Thursday, April 10, 2008

Another Liberal Social Experiment Run Amok

I was watching the Today show this morning, and they did an interview with a Baltimore public school art teacher who was badly beaten in her own classroom by a student, while the other students in the class stood in a ring around them, cheering the attacker on. One of the students subsequently posted the video of the beating on the internet. The story stated that only one student went for help. Disgusting.

The liberal social experiment that has caused the State to take the responsibility for disciplining their children out of the hands of parents is showing predictable results. Our children are running amok. They cannot be disciplined and they know it. They know they can assault any adult with impunity, because any adult who tries to corporally discipline a child can be prosecuted for child abuse by the state. The kids know that all they have to do is call the police and their disciplinarian will be arrested. This is unacceptable.

I got my last whoopin' at the ripe old age of 15, and even though I was righteous in my indignation at the time, in retrospect, I deserved it. I was a big girl and it took both of my parental units to hold me down and administer said whoopin', but I got it and I changed my behavior as a result.

Now, I'm not advocating whipping kids with electrical cords and wire coat hangers, and I know that there are some adults out there who would take corporal puninishment to an extreme, and those people ARE child abusers, but, let's face it, some teens are not too old for an old fashioned butt whipping. That's why God gave them an ass. In fact, I favor public caning of first offenders who tag, steal or assault adults, as that young man in Singapore was caned for vandalizing a car. I bet he never vandalized another car again....

The way I see it, corporal punishment should remain in a parent's arsenal of ways to control and educate their children, and it should also be an option in school for unruly children of all ages. Sometimes with teens, a "good talking to" or a "time out" does nothing to get through to them.
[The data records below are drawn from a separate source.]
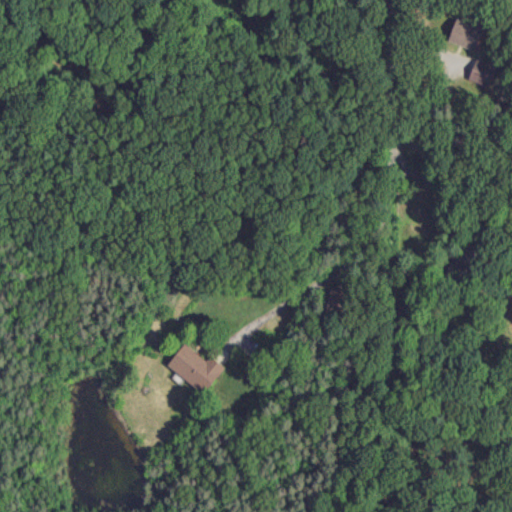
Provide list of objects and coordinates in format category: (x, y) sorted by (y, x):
building: (462, 33)
road: (394, 69)
building: (482, 73)
road: (445, 190)
road: (364, 249)
building: (195, 367)
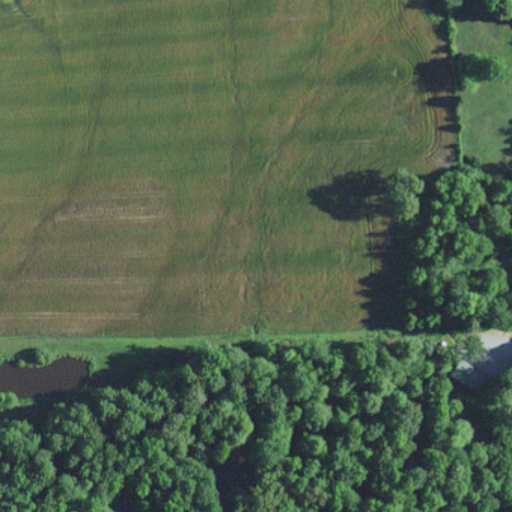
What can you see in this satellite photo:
building: (463, 373)
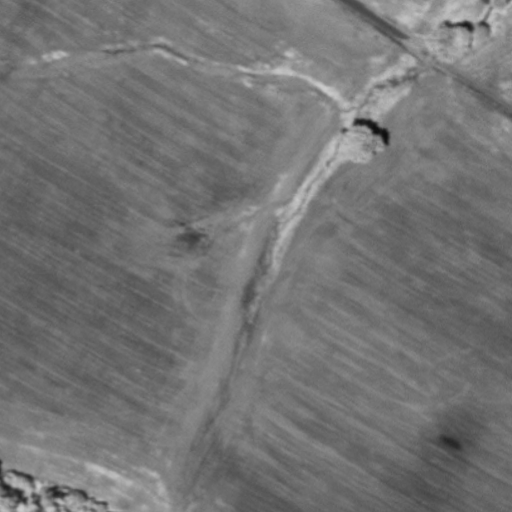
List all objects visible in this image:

In fact, they regard it as no punishment at all. Sometimes a kid just NEEDS an asswhoopin to get their attention. I assure you, I haven't forgotten that whipping I got at 15, and if a few more of these unruly kids got one, the world would be better off in the future for it.
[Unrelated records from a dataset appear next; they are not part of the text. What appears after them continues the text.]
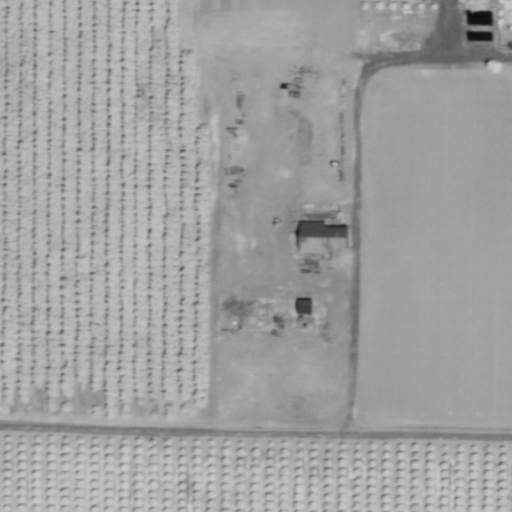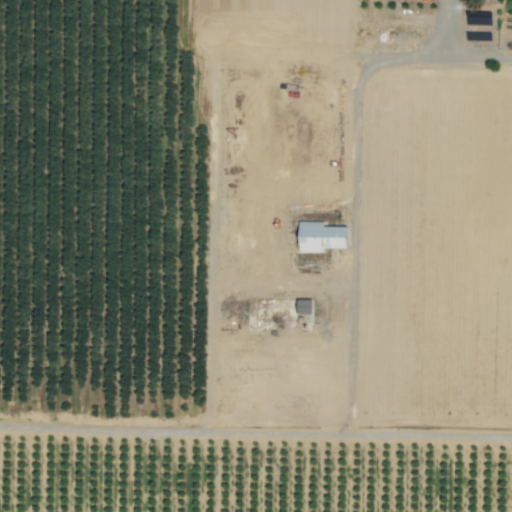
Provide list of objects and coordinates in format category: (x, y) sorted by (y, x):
building: (321, 236)
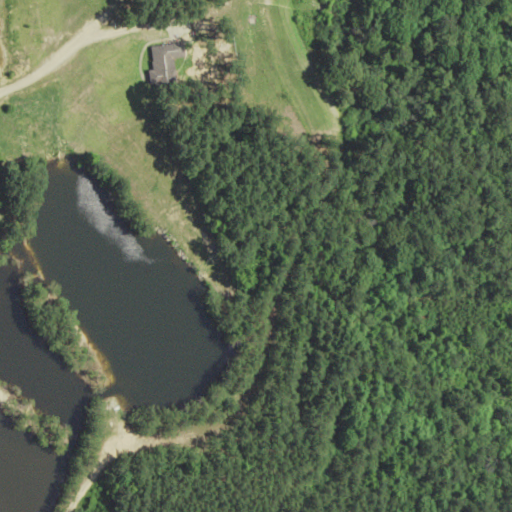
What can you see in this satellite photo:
road: (101, 18)
road: (128, 28)
building: (167, 62)
road: (44, 67)
road: (201, 432)
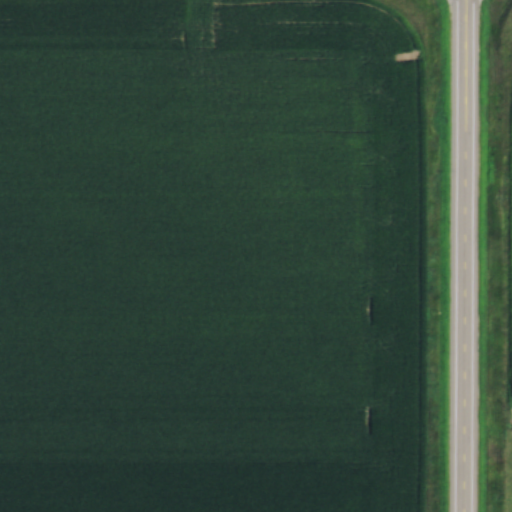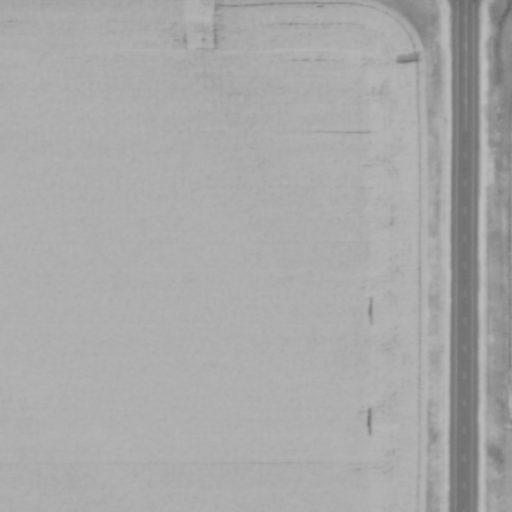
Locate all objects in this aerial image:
road: (461, 256)
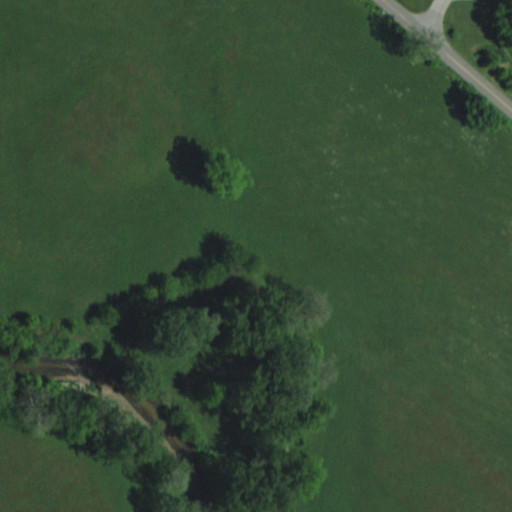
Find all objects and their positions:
road: (430, 17)
road: (446, 55)
river: (132, 392)
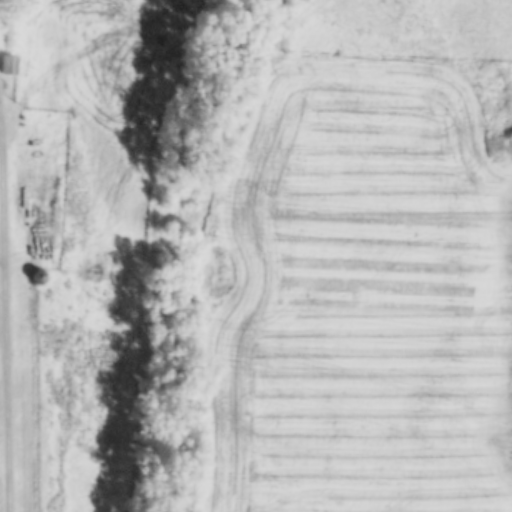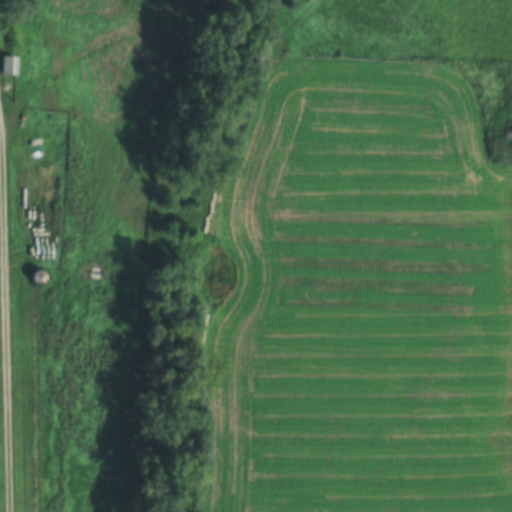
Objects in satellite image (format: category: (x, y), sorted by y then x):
building: (6, 78)
road: (12, 274)
silo: (34, 291)
building: (34, 291)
Children need to know there are boundaries. They need to be taught that they bear personal responsibility for their behavior and that there are clear and painful consequences for certain behaviors, especially for violent attacks on adults. Inner city kids have even less reason to behave in a socially acceptable way because often they do not have discipline in their homes, due to the high percentage of unwed mothers with multiple fatherless children, who must devote most of their time toward the support of all their children, and thus, cannot spend the necessary time to sit on their teens and instill the proper social behavior and respect for their elders and teachers. They are latchkey kids who basically raise themselves and their only exposure to normal social behavior occurs in their school environment.

There was a time in this country when, if a kid acted up at school (and attacks on adults were rare at that time), not only would he get a whipping at school, he might get one or more from other concerned adults on his way home, and then yet another from the parents. This is how you teach children acceptable behavior. They learn to associate unacceptable behavior with pain and they learn that if they behave in an acceptable manner, they don't get a whipping. Simple aversion therapy.

Associate bad behavior with pain. Works for me. Actually, it WORKED for me, and I believe that the liberal social experiment of taking corporal discipline out of the parental arsenal has resulted in violent children who know they can assault an adult with impunity because the best the schools and the parents can do at this point is to give them a stern talking to. Yeah, right. Did any of you actually listen to a thing your parents and teachers told you when YOU were a teen? Thought not.

But I bet those lessons hit home, literally, when there was a switch or a belt on your ass.